Strafverfolgung

Nach dem Ende des NS-Regimes und der damit verbundenen Verbrechen stand die deutsche Justiz vor dem Problem, die organisierten Massenmorde der „Euthanasie“ mit Hilfe des Strafgesetzbuches aus dem Jahr 1871 zu ahnden. Das bedeutete: für eine juristische Verurteilung der Täter bedurfte es konkreter Nachweise der einzelnen Tötungshandlungen, die zumeist nicht beizubringen waren. Häufig war nur die Zahl der Opfer bekannt, nicht aber ihre einzelnen Namen.
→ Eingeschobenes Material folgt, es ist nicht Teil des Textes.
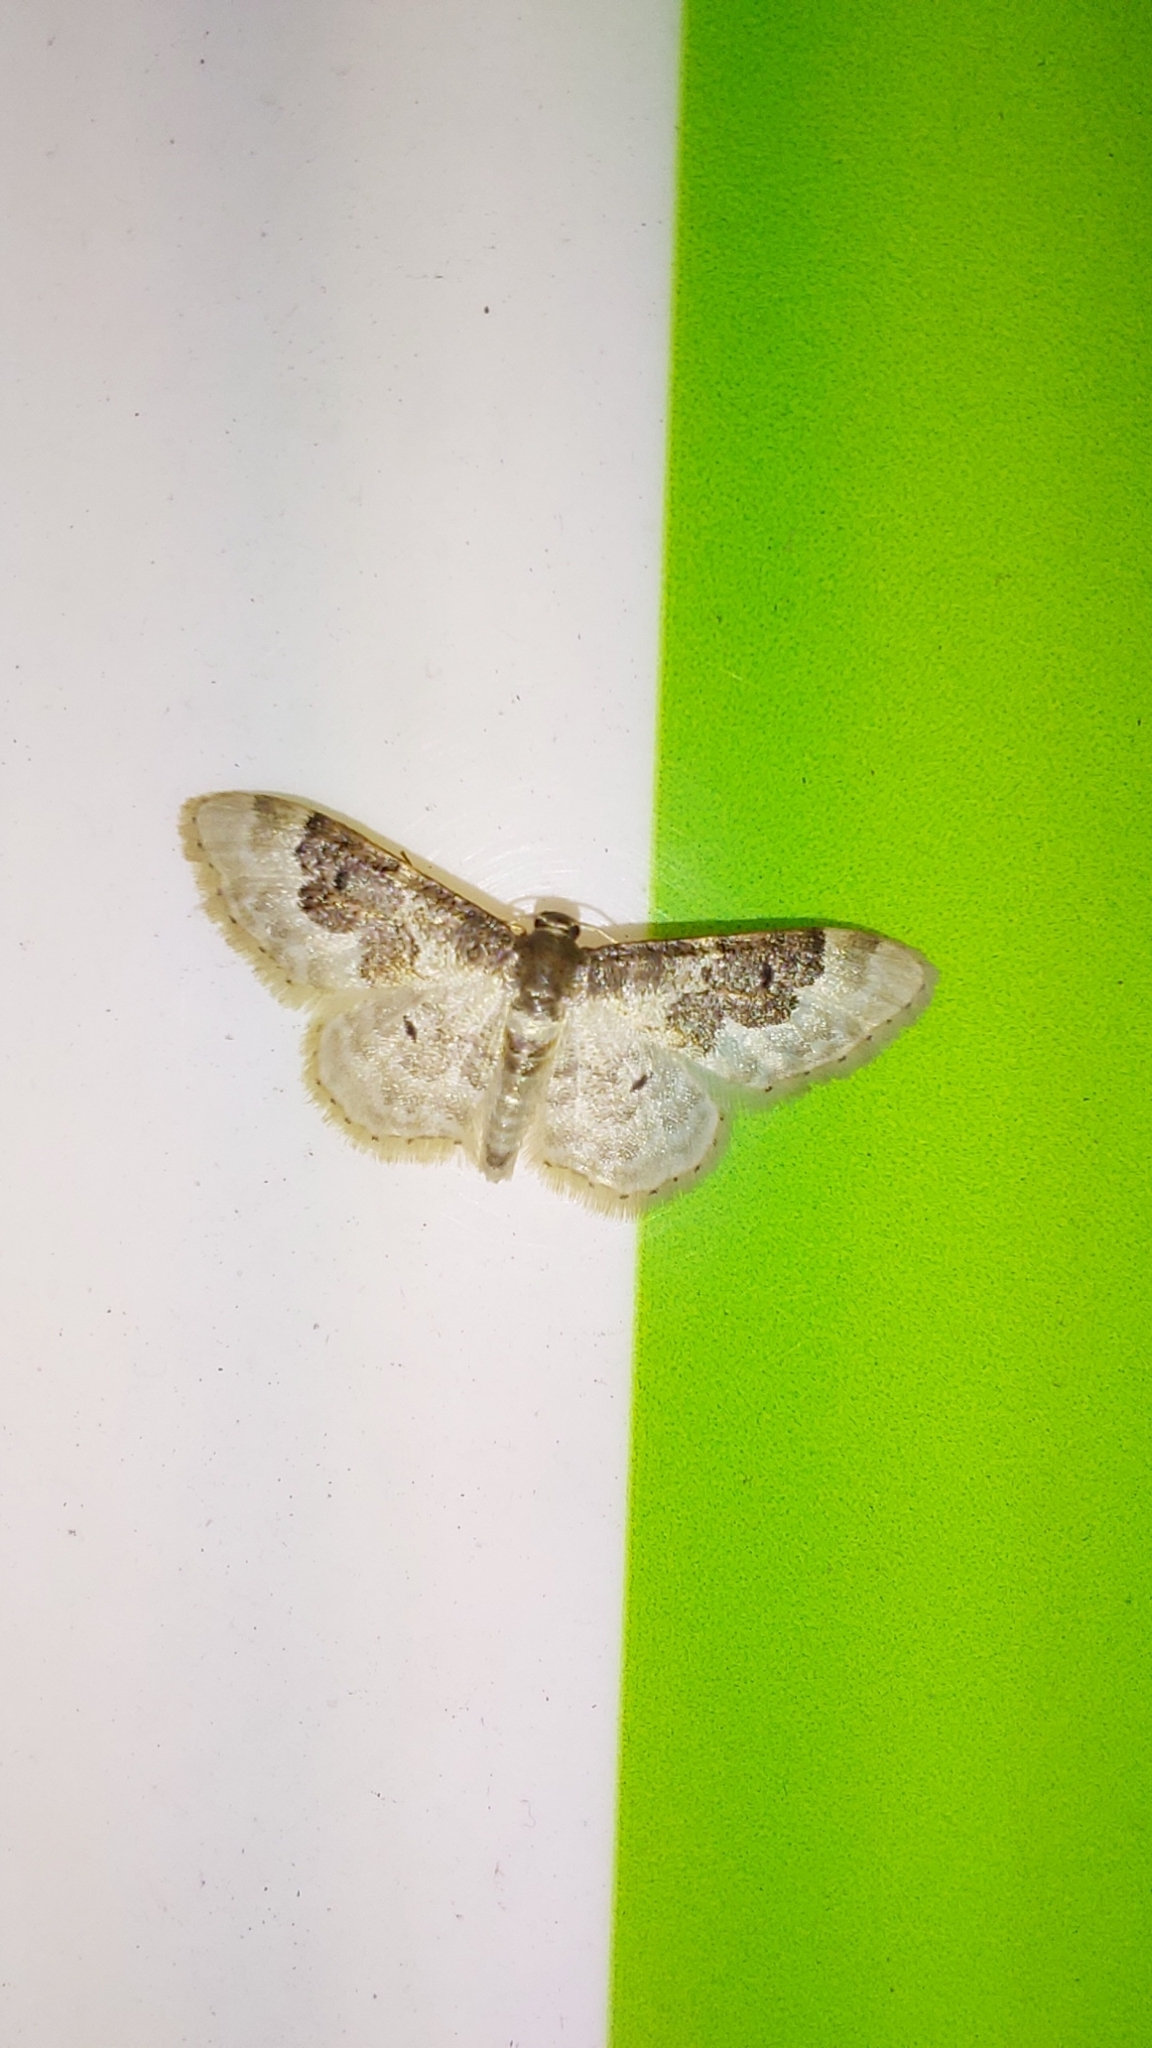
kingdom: Animalia
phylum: Arthropoda
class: Insecta
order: Lepidoptera
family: Geometridae
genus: Idaea
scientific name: Idaea rusticata
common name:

Bei der Vielzahl der Beteiligten war es den jeweils Angeklagten zudem in der Regel möglich, die eigene Schuld auf andere, nicht anwesende Personen abzuschieben.

In der  Bundesrepublik versuchte Fritz Bauer als hessischer Generalstaatsanwalt nach dem Auschwitzprozess von 1963 bis 1965 zumindest die Beteiligung der Juristen an der „Euthanasie“ strafrechtlich zu ahnden. Nach seinem Tod wurde das Verfahren jedoch eingestellt. In einzelnen Strafverfahren gegen Ärzte und Pflegepersonal versuchten Täter und Täterinnen zumeist erfolgreich, sich als reine Befehlsempfänger ohne eigene Handlungsalternative zu präsentieren und den Mord als Erlösung „niedergeführter Existenzen“ von ihren Leiden darzustellen. Die geringen Urteile und häufigen Freisprüche stehen für die justizielle Akzeptanz der Begründungen von Angeklagten und Verteidigern. Dazu gehörten vor allem die Argumente des mangelnden Bewusstseins der Rechtswidrigkeit (Verbotsirrtum), die Annahme einer gesetzlichen Regelung, die Pflichtenkollision und der mangelnde Täterwille.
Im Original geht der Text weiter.